HBP ke-62 Tak Sekadar Seremoni, Rutan Gresik Turun Aksi Lewat Donor Darah Massal untuk Selamatkan Nyawa

GRESIK —TOP BERITA NUSANTARA Dalam rangka menyambut Hari Bhakti Pemasyarakatan (HBP) ke-62, Rumah Tahanan Negara Kelas IIB Gresik Kantor Wilayah Direktorat Jenderal Pemasyarakatan Jawa Timur menggelar aksi donor darah sebagai bentuk kepedulian sosial nyata, Rabu (22/4). Kegiatan ini dipusatkan di kantor Palang Merah Indonesia Kabupaten Gresik dan diikuti jajaran petugas Rutan Gresik dengan penuh antusias.
Aksi kemanusiaan tersebut turut melibatkan Kepala Kesatuan Pengamanan Rutan, Vendra Hermawan, beserta jajaran, serta Ketua PIPAS Cabang Rutan Gresik, Ny. Shanti Eko, bersama anggota. Kehadiran seluruh unsur ini menjadi gambaran kuatnya komitmen insan pemasyarakatan dalam menghadirkan kontribusi langsung bagi masyarakat melalui kegiatan sosial yang berdampak luas.

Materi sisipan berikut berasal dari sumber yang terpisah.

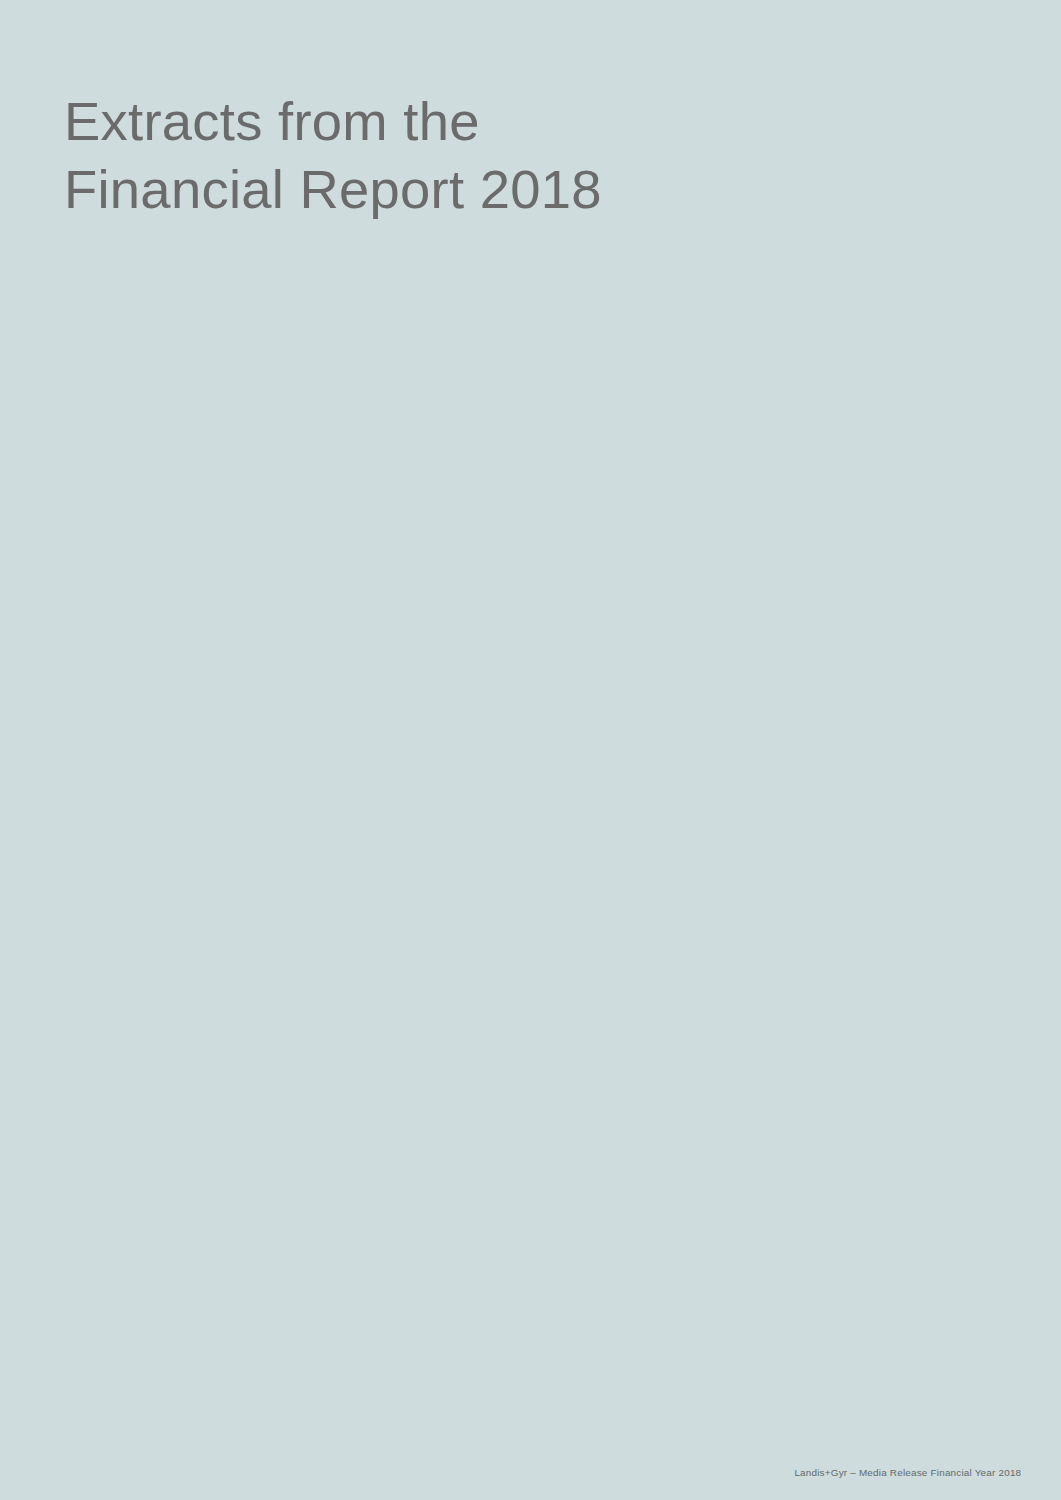Extracts from the
Financial Report 2018
Landis+Gyr – Media Release Financial Year 2018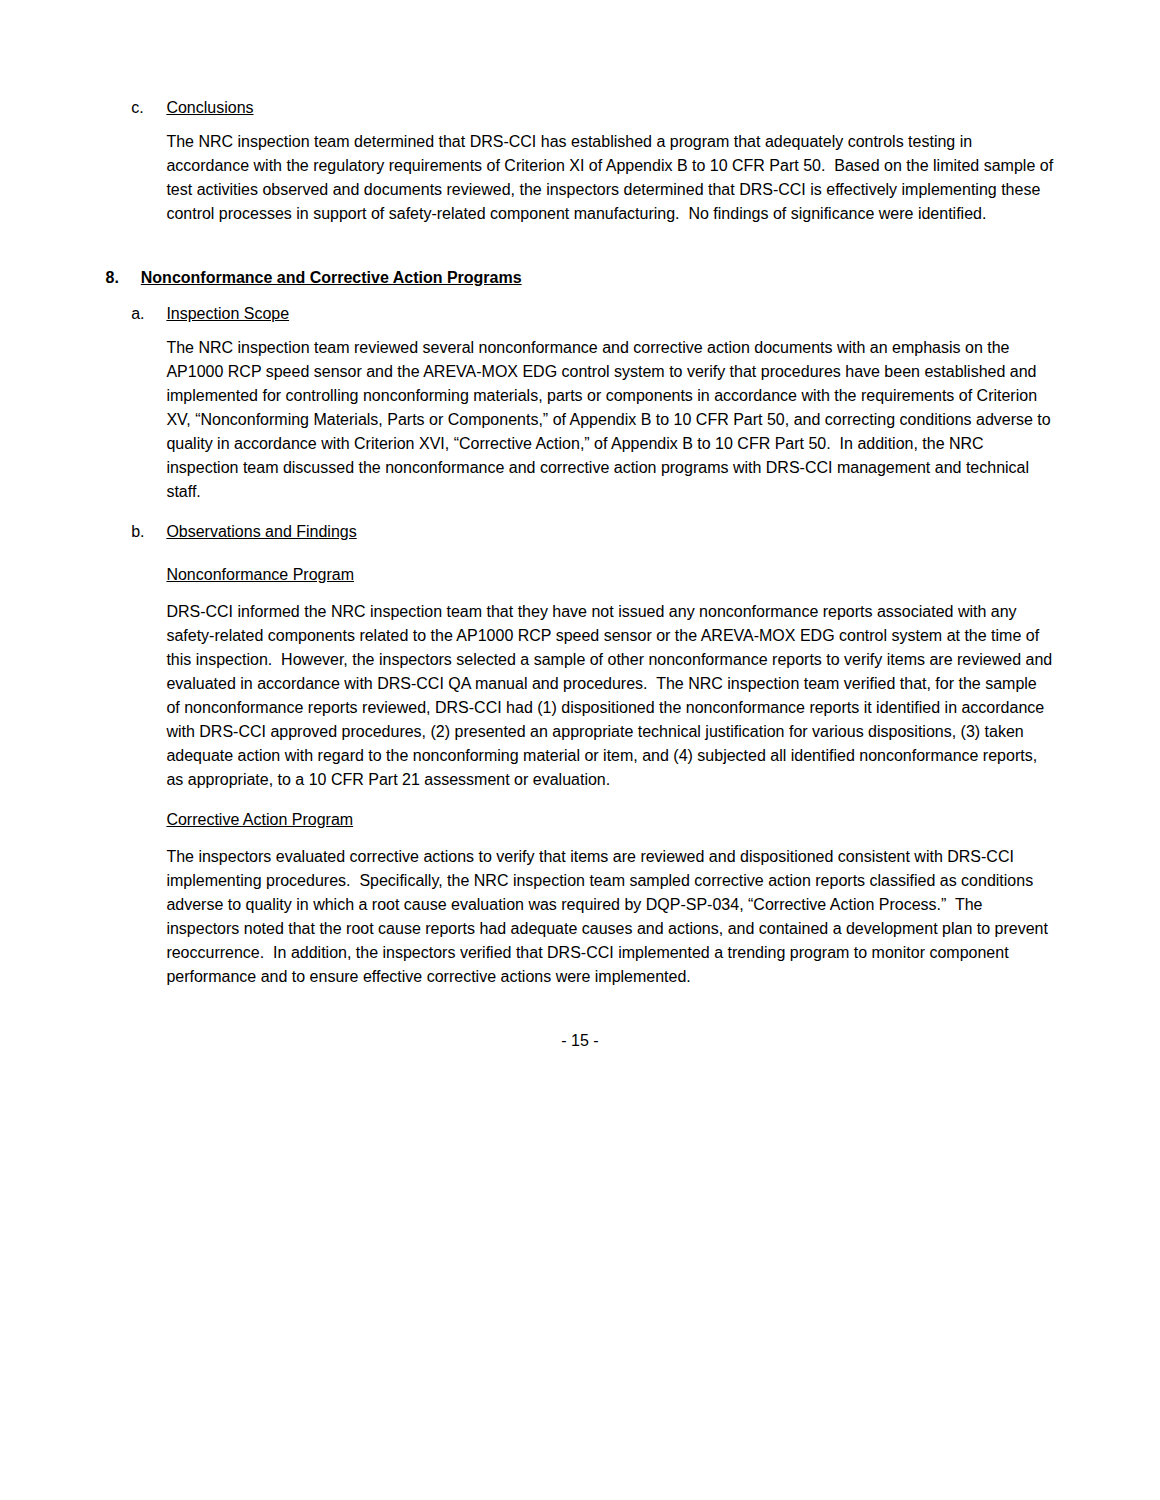c.
Conclusions
The NRC inspection team determined that DRS-CCI has established a program that adequately controls testing in accordance with the regulatory requirements of Criterion XI of Appendix B to 10 CFR Part 50. Based on the limited sample of test activities observed and documents reviewed, the inspectors determined that DRS-CCI is effectively implementing these control processes in support of safety-related component manufacturing. No findings of significance were identified.
8.
Nonconformance and Corrective Action Programs
a.
Inspection Scope
The NRC inspection team reviewed several nonconformance and corrective action documents with an emphasis on the AP1000 RCP speed sensor and the AREVA-MOX EDG control system to verify that procedures have been established and implemented for controlling nonconforming materials, parts or components in accordance with the requirements of Criterion XV, “Nonconforming Materials, Parts or Components,” of Appendix B to 10 CFR Part 50, and correcting conditions adverse to quality in accordance with Criterion XVI, “Corrective Action,” of Appendix B to 10 CFR Part 50. In addition, the NRC inspection team discussed the nonconformance and corrective action programs with DRS-CCI management and technical staff.
b.
Observations and Findings
Nonconformance Program
DRS-CCI informed the NRC inspection team that they have not issued any nonconformance reports associated with any safety-related components related to the AP1000 RCP speed sensor or the AREVA-MOX EDG control system at the time of this inspection. However, the inspectors selected a sample of other nonconformance reports to verify items are reviewed and evaluated in accordance with DRS-CCI QA manual and procedures. The NRC inspection team verified that, for the sample of nonconformance reports reviewed, DRS-CCI had (1) dispositioned the nonconformance reports it identified in accordance with DRS-CCI approved procedures, (2) presented an appropriate technical justification for various dispositions, (3) taken adequate action with regard to the nonconforming material or item, and (4) subjected all identified nonconformance reports, as appropriate, to a 10 CFR Part 21 assessment or evaluation.
Corrective Action Program
The inspectors evaluated corrective actions to verify that items are reviewed and dispositioned consistent with DRS-CCI implementing procedures. Specifically, the NRC inspection team sampled corrective action reports classified as conditions adverse to quality in which a root cause evaluation was required by DQP-SP-034, “Corrective Action Process.” The inspectors noted that the root cause reports had adequate causes and actions, and contained a development plan to prevent reoccurrence. In addition, the inspectors verified that DRS-CCI implemented a trending program to monitor component performance and to ensure effective corrective actions were implemented.
- 15 -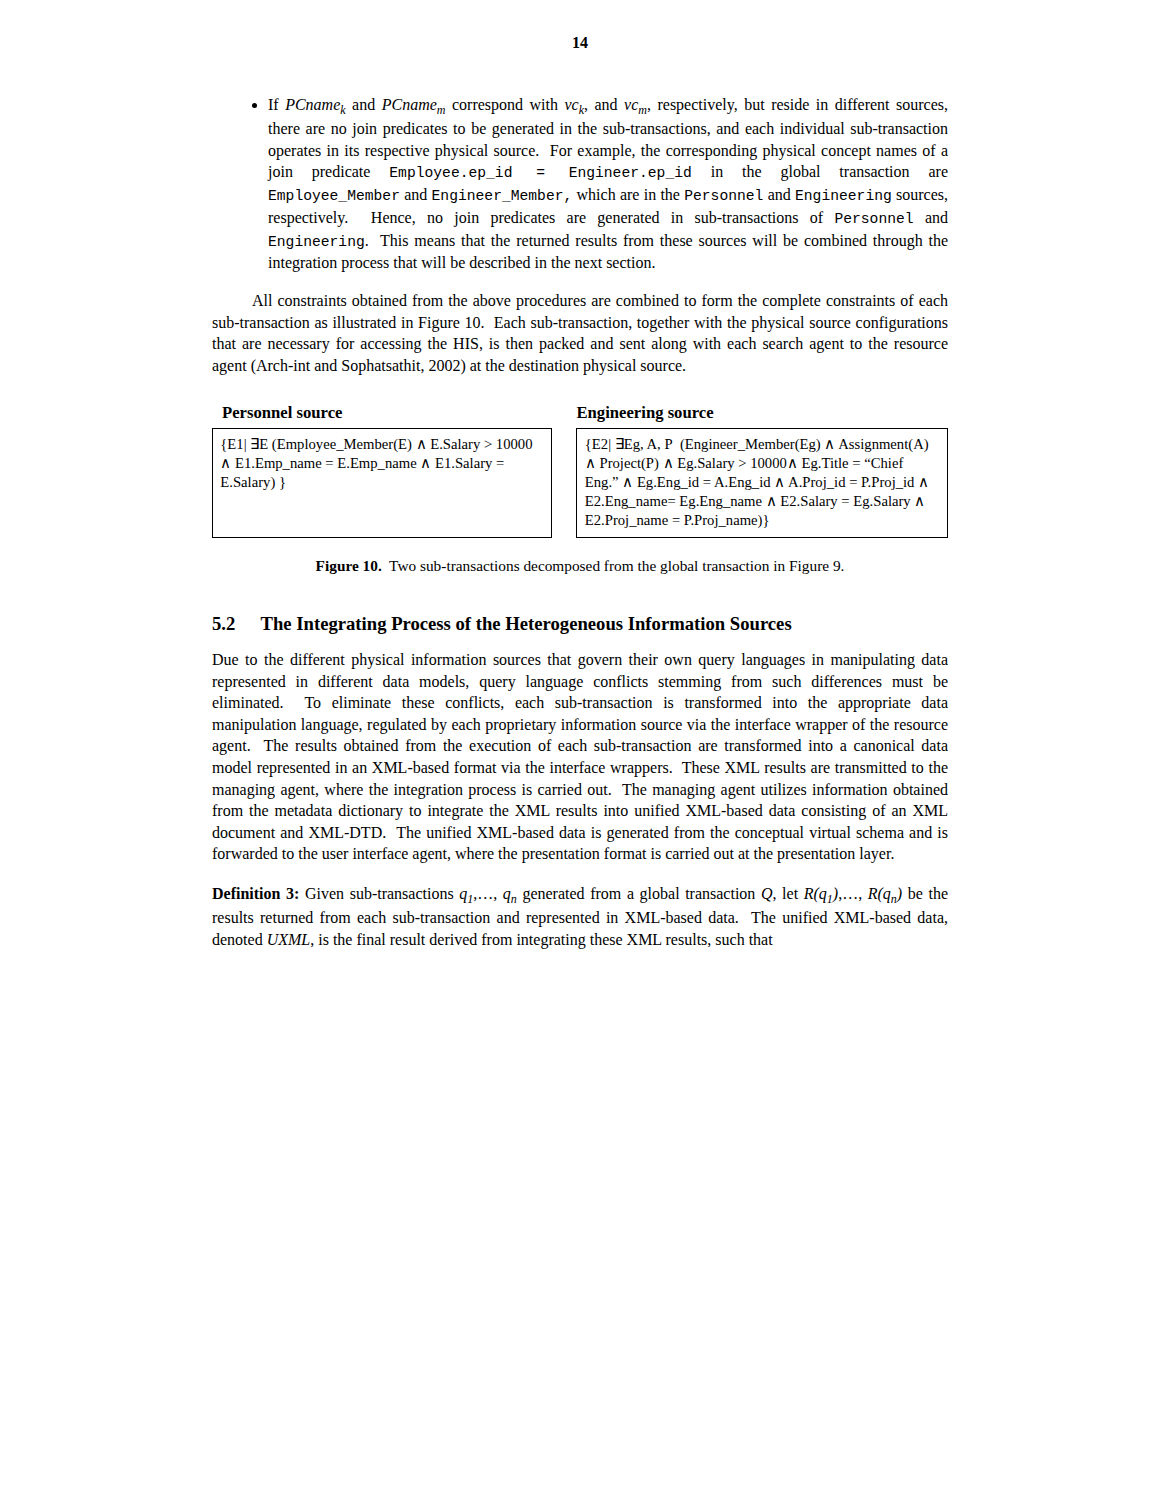14
If PCnamek and PCnamem correspond with vck, and vcm, respectively, but reside in different sources, there are no join predicates to be generated in the sub-transactions, and each individual sub-transaction operates in its respective physical source. For example, the corresponding physical concept names of a join predicate Employee.ep_id = Engineer.ep_id in the global transaction are Employee_Member and Engineer_Member, which are in the Personnel and Engineering sources, respectively. Hence, no join predicates are generated in sub-transactions of Personnel and Engineering. This means that the returned results from these sources will be combined through the integration process that will be described in the next section.
All constraints obtained from the above procedures are combined to form the complete constraints of each sub-transaction as illustrated in Figure 10. Each sub-transaction, together with the physical source configurations that are necessary for accessing the HIS, is then packed and sent along with each search agent to the resource agent (Arch-int and Sophatsathit, 2002) at the destination physical source.
Personnel source
Engineering source
{E1| ∃E (Employee_Member(E) ∧ E.Salary > 10000 ∧ E1.Emp_name = E.Emp_name ∧ E1.Salary = E.Salary) }
{E2| ∃Eg, A, P (Engineer_Member(Eg) ∧ Assignment(A) ∧ Project(P) ∧ Eg.Salary > 10000∧ Eg.Title = “Chief Eng.” ∧ Eg.Eng_id = A.Eng_id ∧ A.Proj_id = P.Proj_id ∧ E2.Eng_name= Eg.Eng_name ∧ E2.Salary = Eg.Salary ∧ E2.Proj_name = P.Proj_name)}
Figure 10. Two sub-transactions decomposed from the global transaction in Figure 9.
5.2 The Integrating Process of the Heterogeneous Information Sources
Due to the different physical information sources that govern their own query languages in manipulating data represented in different data models, query language conflicts stemming from such differences must be eliminated. To eliminate these conflicts, each sub-transaction is transformed into the appropriate data manipulation language, regulated by each proprietary information source via the interface wrapper of the resource agent. The results obtained from the execution of each sub-transaction are transformed into a canonical data model represented in an XML-based format via the interface wrappers. These XML results are transmitted to the managing agent, where the integration process is carried out. The managing agent utilizes information obtained from the metadata dictionary to integrate the XML results into unified XML-based data consisting of an XML document and XML-DTD. The unified XML-based data is generated from the conceptual virtual schema and is forwarded to the user interface agent, where the presentation format is carried out at the presentation layer.
Definition 3: Given sub-transactions q1,…, qn generated from a global transaction Q, let R(q1),…, R(qn) be the results returned from each sub-transaction and represented in XML-based data. The unified XML-based data, denoted UXML, is the final result derived from integrating these XML results, such that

Donor darah ini menjadi salah satu rangkaian peringatan HBP ke-62 yang menegaskan bahwa pemasyarakatan tidak hanya berfokus pada tugas internal kelembagaan, tetapi juga memiliki tanggung jawab sosial kepada masyarakat. Kegiatan ini diarahkan untuk memperkuat nilai solidaritas, kepedulian, dan empati di lingkungan kerja pemasyarakatan.
Kepala Rutan Gresik, Eko Widiatmoko, menegaskan bahwa kegiatan ini merupakan wujud nyata pengabdian jajaran pemasyarakatan kepada masyarakat luas. Ia menilai bahwa HBP harus menjadi momentum penguatan nilai kemanusiaan, bukan sekadar peringatan seremonial.
“Donor darah ini adalah aksi sederhana, tetapi dampaknya sangat besar. Setetes darah yang kita sumbangkan bisa menyelamatkan nyawa orang lain. Ini adalah bentuk kepedulian nyata kami dalam menyambut HBP ke-62,” ujarnya.
Ia juga menekankan bahwa kegiatan sosial seperti ini diharapkan tidak berhenti sebagai agenda tahunan, melainkan menjadi budaya kerja yang terus tumbuh dan melekat di lingkungan Rutan Gresik.
Pelaksanaan kegiatan berlangsung tertib dan sesuai standar medis yang ditetapkan oleh PMI. Para peserta mengikuti seluruh rangkaian dengan antusias, mulai dari proses pendaftaran, pemeriksaan kesehatan, hingga pengambilan darah, tanpa kendala berarti.
Melalui kegiatan ini, Rutan Gresik menegaskan bahwa semangat Hari Bhakti Pemasyarakatan bukan hanya perayaan institusional, tetapi juga wujud kehadiran nyata dalam aksi kemanusiaan. Momentum ini diharapkan semakin memperkuat solidaritas internal sekaligus memperluas dampak sosial pemasyarakatan bagi masyarakat yang membutuhkan (Har).